Published 2022-12-01.
Last modified 2026-03-15.
Time to read: 1 minutes.
I've been reorganizing directories across several volumes on an Ubuntu server.
This article documents how I used the commands I found to be most useful:
rsync,
ncdu,
and fdupes.
The latter two programs are not installed by default.
You can install them this way:
$ yes | sudo apt install fdupes ncdu
Display Directory Sizes
$ ncdu /directory
Find Duplicate Files
rdfind
rdfind
supports hard links, which remove the stress of accidently deleting the wrong duplicate.
Hardlinks are only possible within a single volume; hardlinks cannot span two volumes.
$ sudo apt install rdfind
This is the help message:
Usage: rdfind [options] FILE ...
Finds duplicate files recursively in the given FILEs (directories),
and takes appropriate action (by default, nothing).
Directories listed first are ranked higher, meaning that if a
file is found on several places, the file found in the directory first
encountered on the command line is kept, and the others are considered duplicate.
options are (default choice within parentheses)
-ignoreempty (true)| false ignore empty files (true implies -minsize 1,
false implies -minsize 0)
-minsize N (N=1) ignores files with size less than N bytes
-maxsize N (N=0) ignores files with size N bytes and larger (use 0 to disable this check).
-followsymlinks true |(false) follow symlinks
-removeidentinode (true)| false ignore files with nonunique device and inode
-checksum md5 |(sha1)| sha256 | sha512
checksum type
-deterministic (true)| false makes results independent of order
from listing the filesystem
-makesymlinks true |(false) replace duplicate files with symbolic links
-makehardlinks true |(false) replace duplicate files with hard links
-makeresultsfile (true)| false makes a results file
-outputname name sets the results file name to "name" (default results.txt)
-deleteduplicates true |(false) delete duplicate files
-sleep Xms sleep for X milliseconds between file reads.
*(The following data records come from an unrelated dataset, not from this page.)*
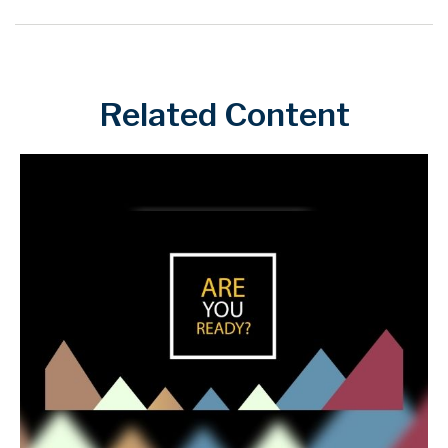
Related Content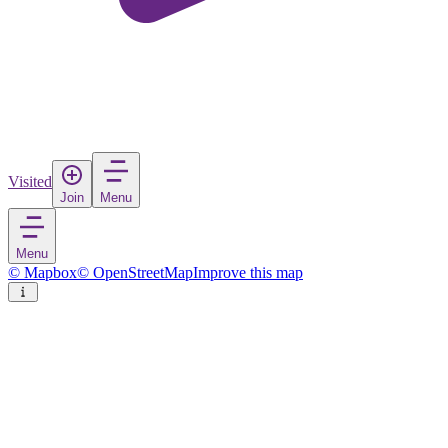
Visited
Join
Menu
Menu
© Mapbox
© OpenStreetMap
Improve this map
Almada
Town
in
Portugal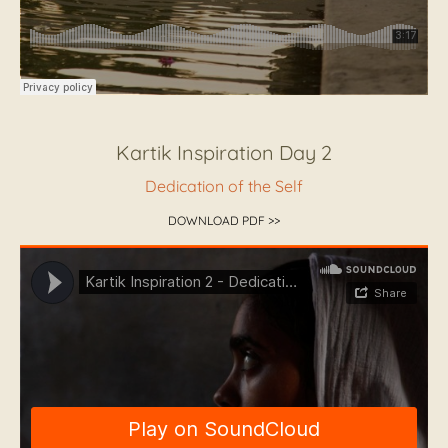
Kartik Inspiration Day 2
Dedication of the Self
DOWNLOAD PDF >>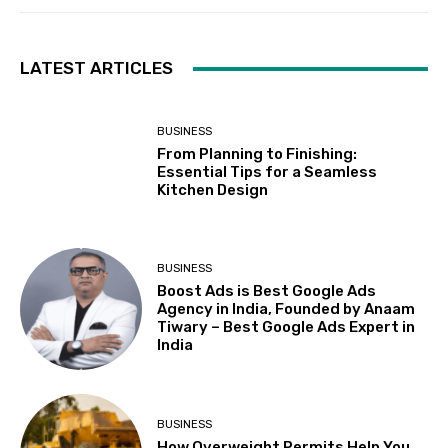
LATEST ARTICLES
BUSINESS
From Planning to Finishing:
Essential Tips for a Seamless
Kitchen Design
BUSINESS
Boost Ads is Best Google Ads
Agency in India, Founded by Anaam
Tiwary – Best Google Ads Expert in
India
BUSINESS
How Overweight Permits Help You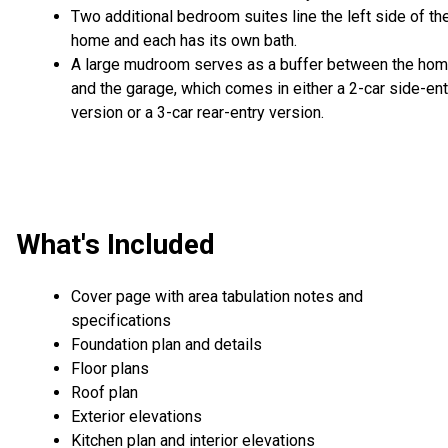
Two additional bedroom suites line the left side of th
home and each has its own bath.
A large mudroom serves as a buffer between the ho
and the garage, which comes in either a 2-car side-ent
version or a 3-car rear-entry version.
What's Included
Cover page with area tabulation notes and
specifications
Foundation plan and details
Floor plans
Roof plan
Exterior elevations
Kitchen plan and interior elevations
Default is 0. Only a few values
are supported; 0,1-5,10,25,50,100
-dryrun|-n true |(false) print to stdout instead of changing anything
-h|-help|--help show this help and exit
-v|--version display version number and exit
If properly installed, a man page should be available as man rdfind.
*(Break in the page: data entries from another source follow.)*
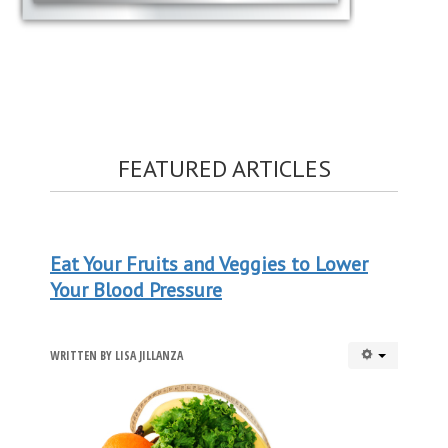
FEATURED ARTICLES
Eat Your Fruits and Veggies to Lower
Your Blood Pressure
WRITTEN BY
LISA JILLANZA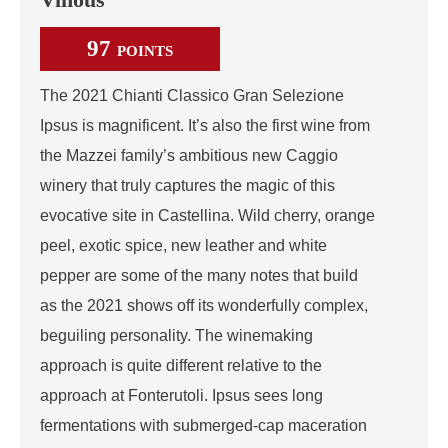
97
POINTS
The 2021 Chianti Classico Gran Selezione
Ipsus is magnificent. It’s also the first wine from
the Mazzei family’s ambitious new Caggio
winery that truly captures the magic of this
evocative site in Castellina. Wild cherry, orange
peel, exotic spice, new leather and white
pepper are some of the many notes that build
as the 2021 shows off its wonderfully complex,
beguiling personality. The winemaking
approach is quite different relative to the
approach at Fonterutoli. Ipsus sees long
fermentations with submerged-cap maceration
rdfind is written by Paul Dreik 2006 onwards. License: GPL v2 or later (at your option).
version is 1.6.0
Sample usage:
$ rdfind -makehardlinks true /data
Avoid Running rdfind on ~/go or /,
which would cause rdfind to try to modify dependencies or read-only files
rdfind does not have an exclude flag in all versions, you can
point it to specific subdirectories instead of the root /data
fdupes
The user interface for fdupes is frustrating.
This displays duplicate files and interactively asks which duplicate files to delete.
$ fdupes -r1Sd /directory
Compare Two Folders For Missing Files
This tip was inspired by an answer on
unix.stackexchange.com.
Dry Run
The -n option displays the names of missing files in the destination directory,
but makes no changes to the destination file system.
If that option is not specified, then the missing files are copied.
$ sync -ri --ignore-existing -n /srcDir/ /destDir
There are a few things to note:
- The first directory is the source, and it must end with a slash (/).
- The second directory is the target, and it must NOT end with a slash.
Copy Missing Files
Simp ly do not provide the -n (dry run) option:
$ rsync -ri --ignore-existing /srcDir/ /destDir
Sync Directories
rsync is better than cp because it can be restarted.
The following removes files in the dest directory that are not present in the src directory.
$ rsync -ahnvx -delete-before src/ dest
$ rsync -ahvx -delete-before src/ dest